Even though the MAAC does not allow football scholarships, it does permit certain financial aid options for their programs. Unfortunately, St. John’s has not developed a way in which they can take advantage of this situation.
“In the MAAC, schools find creative ways in which to fund their football players,” Ricca said. “We are trying to work with the financial aid office and find ways at St. John’s that will allow us to further fund our team.”
While the Red Storm remains uncertain about where the program is headed, they are confident that they can be a competitive team in their conference.
St. John’s is one of the youngest teams in the league, with only four seniors garnering starting spots and a roster that includes 28 freshmen. However, the team feels that this is not necessarily a negative.
“Freshmen will make mistakes out there,” Ricca said, “but they also do a lot of good things because they are aggressive.”
“It has been a really easy job teaching the young guys because they have worked real hard from day one,” junior co-captain Bobby Rosenberg said.
With inconsistency at quarterback, running backs Mark Murphy and Matt McGuire will carry much of the offensive load.
“With a solid offensive line and two good backs we are willing to accept the challenges of a run-dominated offense,” McGuire said. “But at the same time I feel this team is capable of putting up numbers in the air.”
That responsibility will rest on the shoulders of junior tailback turned quarterback Matt Millheiser and senior wideouts May, Vernon Manuel and Anthony Muniz.
In limited action last season, Millheiser threw for three scores and amassed 127 yards on 33 percent passing to go along with May’s team-leading 60 receptions.
Ricca has gone to an option style of offense to better suit the ability of his quarterback.
However, he would still like to see more production from that position, whether it is from Millheiser or his two young guns, Joe Micco or Mike Farrell.

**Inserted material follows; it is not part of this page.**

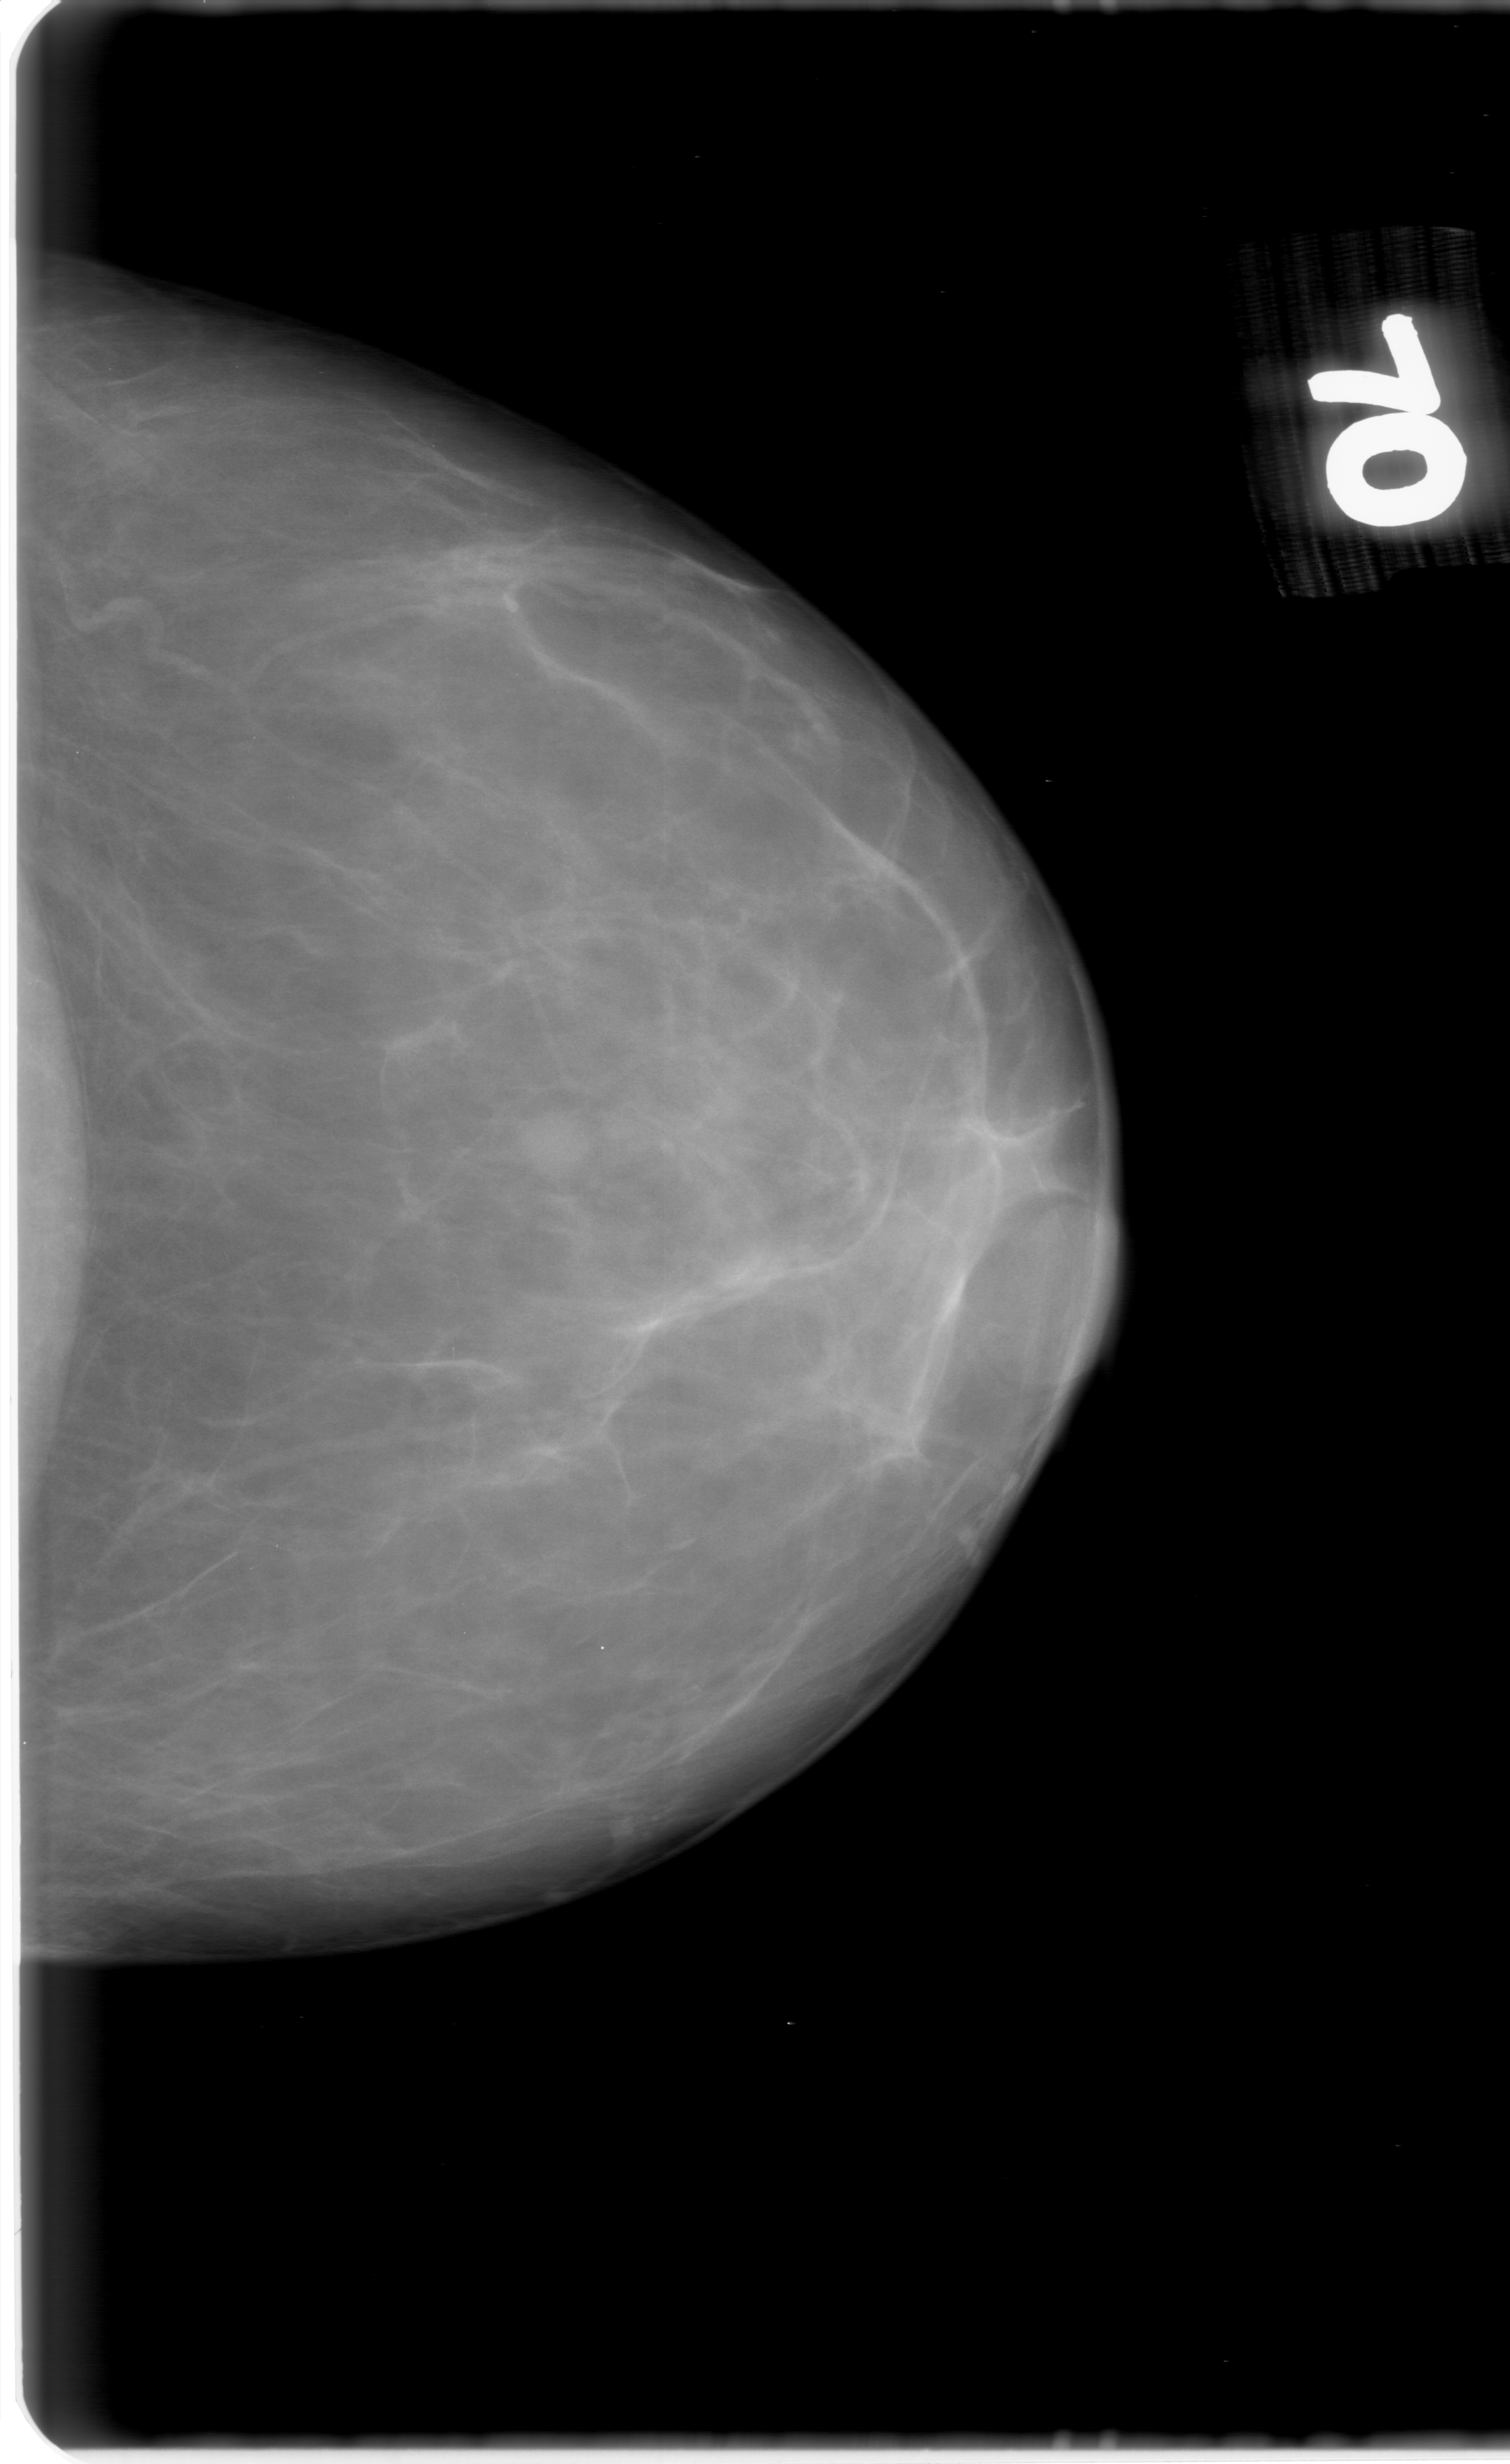
Digitized screen-film mammogram. Left breast. CC view. BI-RADS breast density category 1 (scale 1–4). 1510 × 2464 image matrix.
Marked abnormalities (boxes around the expert regions of interest):
- mass, shape round, margins obscured; BI-RADS assessment category 0; subtlety rating 4 on a 1 (subtle) to 5 (obvious) scale; pathology result (as recorded, not read from the image): benign: bounding box <482,1073,611,1189> (left, top, right, bottom; pixels)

“We certainly need more consistency from that position this season,” Ricca said. “The young guys still have a lot of potential. But somebody needs to step up and take control of the position.”
On the defensive side of the ball the Red Storm is led by Rosenberg, junior cornerback Mike DeVore and junior defensive end Chinedu “Chi Chi” Momah. The defensive unit is coming off a season in which they only allowed fewer than 28 points twice.
“Intensity and attitude have been the biggest changes this year,” Rosenberg said. “Everybody is looking to work hard and get better.”
However, this team feels that if they come out strong and gain confidence early in the season only good things can happen.
St. John’s is looking for a strong pass rush from their solid defensive line including Momah and tackle Alex Otero to go along with their revamped secondary.
This team clearly feels they can improve on the results, or lack thereof, from last year.
“We need to just take one week at a time,” Rosenberg said. “We can’t look back or look too far ahead.”
“Our expectations are high even though we are a young team,” McGuire said. “Everybody is predicting we will finish last, but I think we can give the league a real run.”
Ricca has assembled a young and eager team that hopes to surprise people as the season goes on. He realizes that they are playing at a disadvantage nearly each and every week.
“I want this team to come out this season each and every week with a total commitment to themselves and the program,” Ricca said. “If they do that, we will be happy with whatever the results are.”